Two-time world junior cycling champion Taylor Phinney hopes to follow in his parents’ footsteps and reach the medal podium at the Beijing Olympics.

Phinney will race in the 4km individual pursuit after winning the 3km world junior individual pursuit crown on July 12 at Cape Town, South Africa. Phinney also captured the world junior road race crown in 2007.

The 18-year-old American also dreams of taking a Tour de France title one day, leading a new generation of US hopefuls in the epic race after the record triumphs of Lance Armstrong and the doping disgrace of Floyd Landis. “I look up to those guys in the Tour and someday I want to be like them. Hopefully I will,” Phinney said.

Phinney, likely to make his Tour debut next year, welcomes the Tour doping crackdown that has continued this year and famously nabbed Landis, who was stripped of his 2006 victory after testing positive. “It’s good for the sport because it’s bringing us out of the dark hole we’ve created for ourselves. I’m glad to be at the head of the new clean riders coming into the sport,” Phinney said. “Having my mom and dad gave me a positive attitude about the sport. I didn’t hear or read a lot about the doping.”

Phinney’s mother, Connie Carpenter-Phinney, won the 1984 inaugural Olympic women’s road race and also competed as a 1,500m speedskater at the 1972 Winter Olympics.

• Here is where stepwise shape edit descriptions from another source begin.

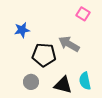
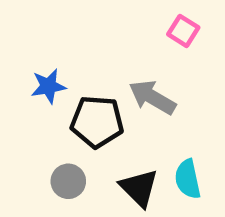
blue star: (22, 30) -> (48, 86), moved
black triangle: (63, 85) -> (139, 188), turned 30

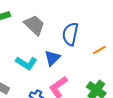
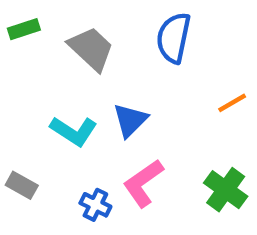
blue semicircle: (70, 34) -> (174, 38), moved

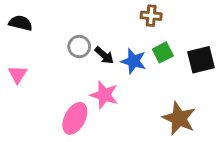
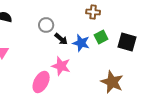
gray circle: (79, 47) -> (46, 25), moved
black square: (201, 60) -> (127, 42), turned 30

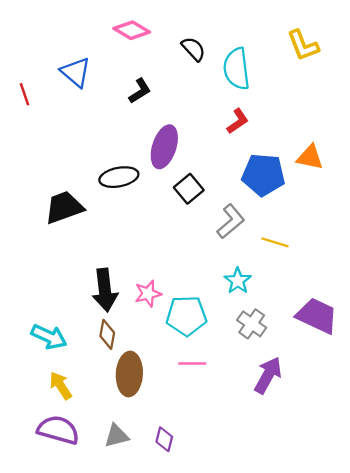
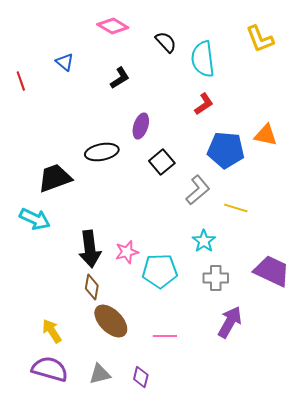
blue triangle: (76, 72) -> (65, 62), size x0.7
purple ellipse: (164, 147) -> (141, 126), size x0.7
gray cross: (252, 324) -> (216, 278), turned -35
cyan arrow: (49, 337) -> (35, 219), moved
pink line: (192, 364) -> (165, 336), moved
brown ellipse: (129, 374) -> (111, 321), turned -48

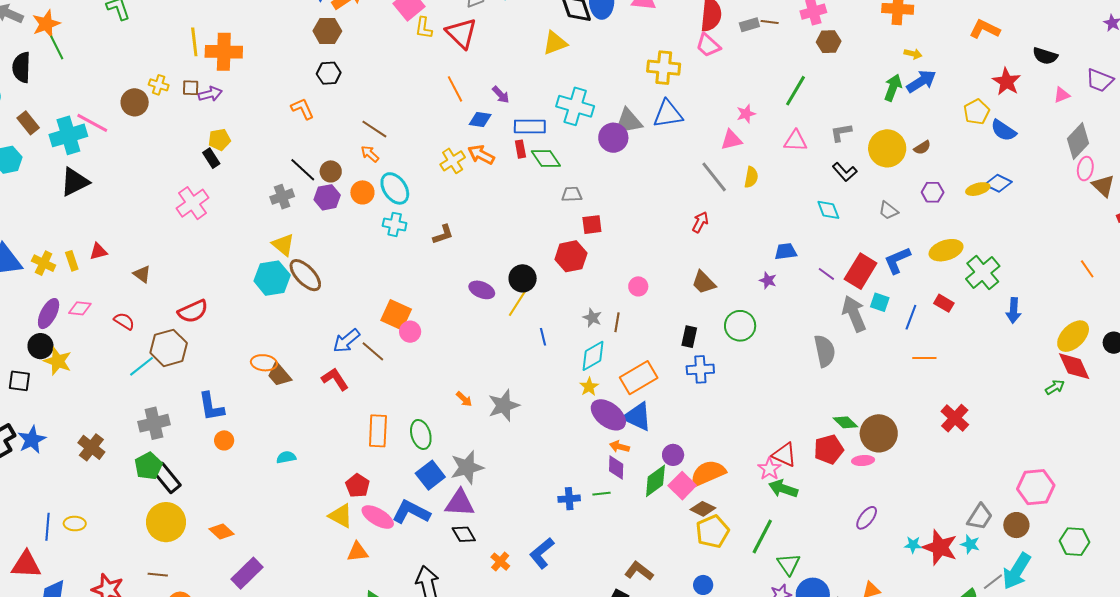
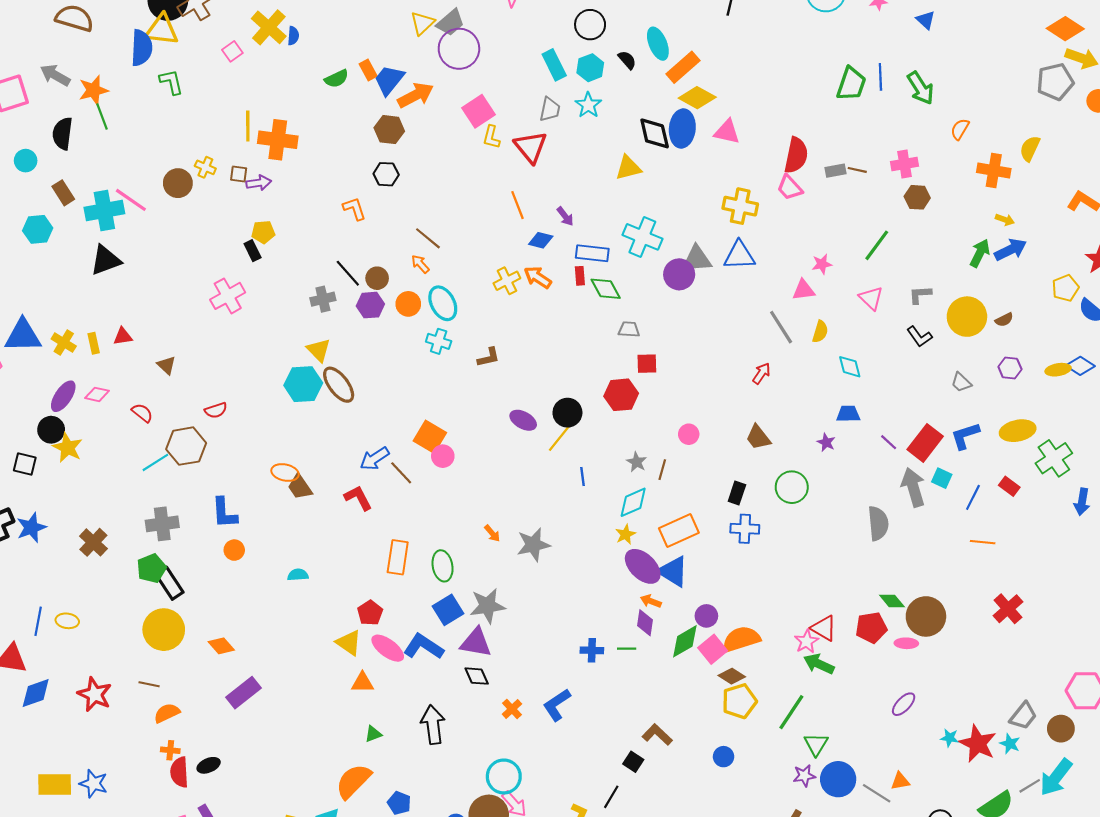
pink triangle: (795, 141) -> (871, 298), turned 35
cyan diamond: (828, 210) -> (850, 367), moved
red semicircle: (193, 311) -> (216, 410), size x0.7

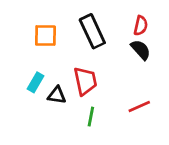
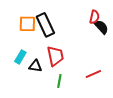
black rectangle: (92, 31) -> (45, 25), moved
black semicircle: (141, 50) -> (101, 27), moved

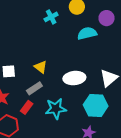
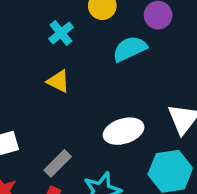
yellow triangle: (41, 67) -> (58, 81), moved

Phinney’s father, Davis Phinney, took bronze in the 1984 Olympic men’s road race and two years later became the first US rider to capture a Tour de France stage.

Davis Phinney was diagnosed in 2000 with Parkinson’s Disease, a degenerative affliction of the nervous system, but has responded well after surgery. Taylor says little regarding how the family has coped with the strain of his father’s health issues, noting his mother as been inspirational. “It makes her job as a wife and mother that much harder,” he said.

Carpenter-Phinney admits she worries like any other mom when she sees the lad once known as “Mini Phinney” zipping around a velodrome. “There’s certainly a lot to be afraid of when people fall at high speeds,” she said. “I’m a mother. I’m going to worry no matter what he does.”

For many years, she expected that would mean watching football matches, not cycling. But a chance meeting with another cycling star’s son set Taylor on a path to pelotons and away from pitches. “He never really considered cycling until he met Eddy Mercyx’s son,” said Carptener-Phinney. “Taylor thought, ‘Wow, I could be like that.’ It just wasn’t going to be on his radar. We thought he was going to play soccer. “We had a lot of conversations and he said, ‘I think I want to try this.'”

Taylor and his father attended the 2005 Tour de France and last October in his first track cycling event, Taylor won the US title and last January, in only his fourth competition, he won a World Cup event in Los Angeles. Now he will put off studies at the University of Colorado and follow his Tour de France dream. “I have my whole life to go back to college,” he said. “I’ll get so much more experience in Europe and the whole racing thing than I could in the classroom.”